Ashley and Constantine go on a helicopter ride — the very first of the season, if you can believe it — and fly directly over the spot where Ryan (yup, still in Fiji) is having a dear-diary moment. This couldn't possibly have happened in real life, but it's one of my favorite things the diabolical geniuses in the editing booth have done all season. Then they go to a waterfall, and Ashley gets on Constantine's case because he has a tendency to be deliberate when purchasing real estate. Because that's a bad thing. BUT, it's obvious the connection she's trying to make, and Constantine defends himself, saying, "People are people. A house is a financial investment."

If Ashley was house and not a people, Constantine wouldn't buy her. When it's winding down to Fantasy time, he tells Ashley, "This Fantasy Suite, I know what it means — I also know what it implies. I knew that if I got to this point and wasn’t in love with you I wouldn’t accept."

Handsome, hulking AND SO NOBLE. After Barack Obama interrupts to talk about things that matter, but not to people watching Ashley get humiliated, Constantine tells her it's the end of the road.
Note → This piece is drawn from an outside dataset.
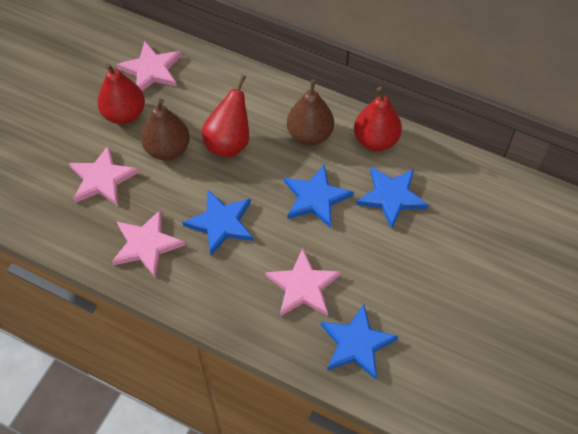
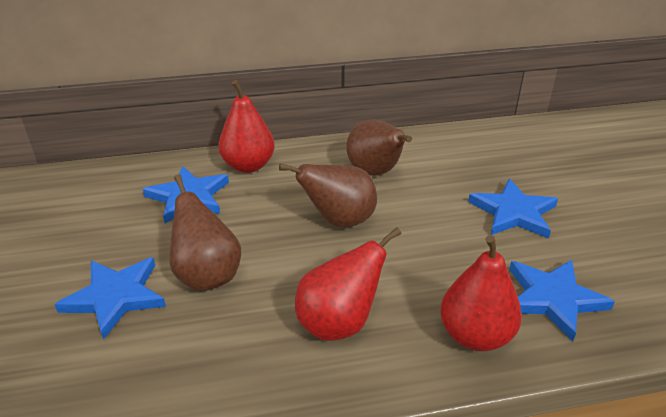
brown pear: [141,99,190,161] [287,79,334,145] = 2 -> [169,174,241,291] [279,163,377,228] [346,119,412,176] = 3
pink star: [69,145,139,206] [112,210,185,278] [117,41,181,91] [265,248,341,316] = 4 -> none = 0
So, I spend more time than I care to admit on Constantine's Facebook page, and of course everyone's giving him major cyber blowies for declining the opportunity to defile Ashley in the Fantasy Suite. It's Fantasy Suite, right? Let's defer to one of Constantine's "friends" ...


OHHHHH, it's fantastic suite, and it's a verb. Don't I feel like an asshole.

Ahahaha. And this post was put up pre-episode yesterday (the busy place to which she's referring is, I assume, his family's restaurant), and it's great:


Oh, man.

So, now that Constantine's on his way back home to all the furious people he's forgotten, Ashley carves out a few minutes to pretend like she's gonna give Ryan another chance, and then make him cry again. About sending him home she says, "I know that it was the right decision — you were exactly on paper what I wanted, but that passion wasn’t there that I need in a relationship. The truth is, I found that with two people." Ryan then has another Ralph Wiggum moment, and his patched-together heart breaks as he says, "Oh, Ash. I'm so happy for you." Nope. You are not. Ew, and when did they start calling each other "Ash" and "Ry?" They're so perfect — sorry, perfact — for each other.

Second-most-perfact-together, though, are J.P. and Ashley, which I'm pained to admit, because I actually think J.P. is pretty adorable. He's needy and possessive, but wears it well. And Ashley obviously really needs someone to need her. Suffice it to say, J.P. does NOT turn down a night of fantastic suite-ing Ashley, and mounts her before the cameras can even shield their lenses.

So, the rose ceremony is pointless, but Ashley makes us sit through it anyway because she's awful.